[Collection entries]
========================================

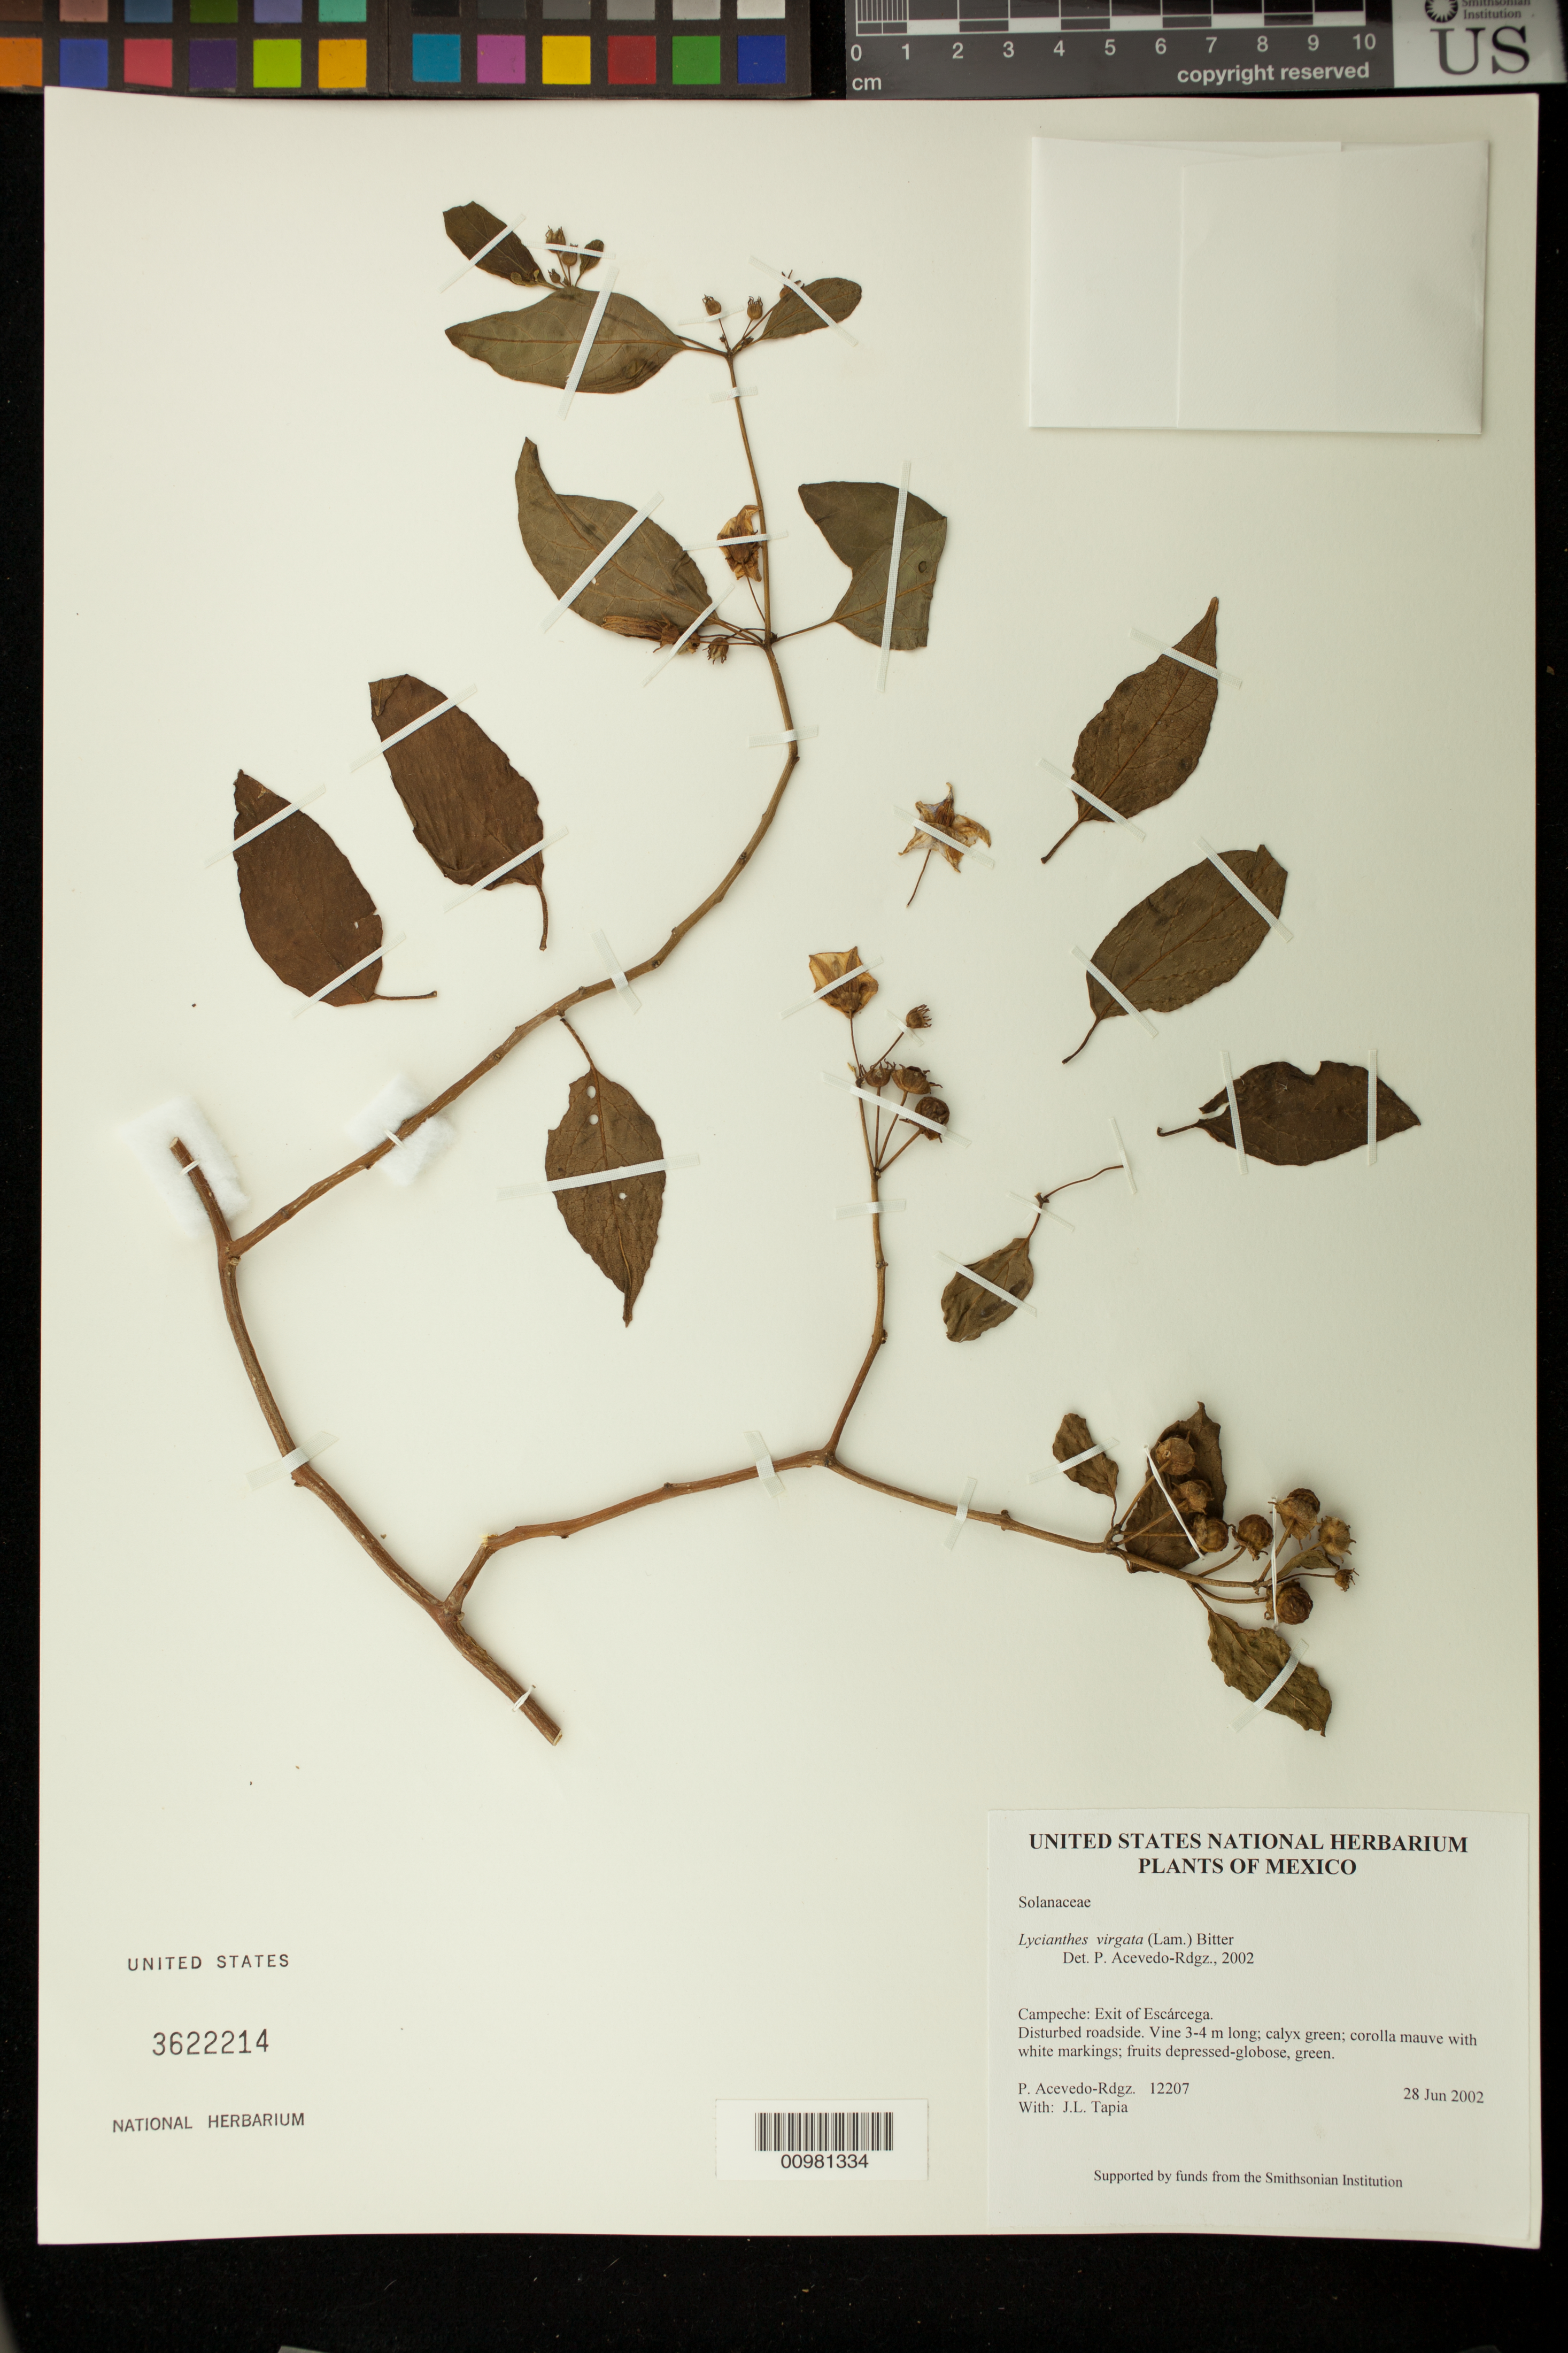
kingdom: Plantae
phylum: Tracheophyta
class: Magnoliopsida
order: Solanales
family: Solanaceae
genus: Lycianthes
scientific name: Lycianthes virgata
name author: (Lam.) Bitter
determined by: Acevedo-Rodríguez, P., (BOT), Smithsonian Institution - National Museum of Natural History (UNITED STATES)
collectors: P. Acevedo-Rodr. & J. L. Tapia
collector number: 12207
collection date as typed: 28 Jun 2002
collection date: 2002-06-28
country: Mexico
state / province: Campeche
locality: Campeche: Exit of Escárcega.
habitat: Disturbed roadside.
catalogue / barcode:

========================================

▸ **Goal**
Write out the lines above word for word, starting at the line that has "collection date: 2002-06-28" and going through the last line.

▸ **Answer in full**
collection date: 2002-06-28
country: Mexico
state / province: Campeche
locality: Campeche: Exit of Escárcega.
habitat: Disturbed roadside.
catalogue / barcode:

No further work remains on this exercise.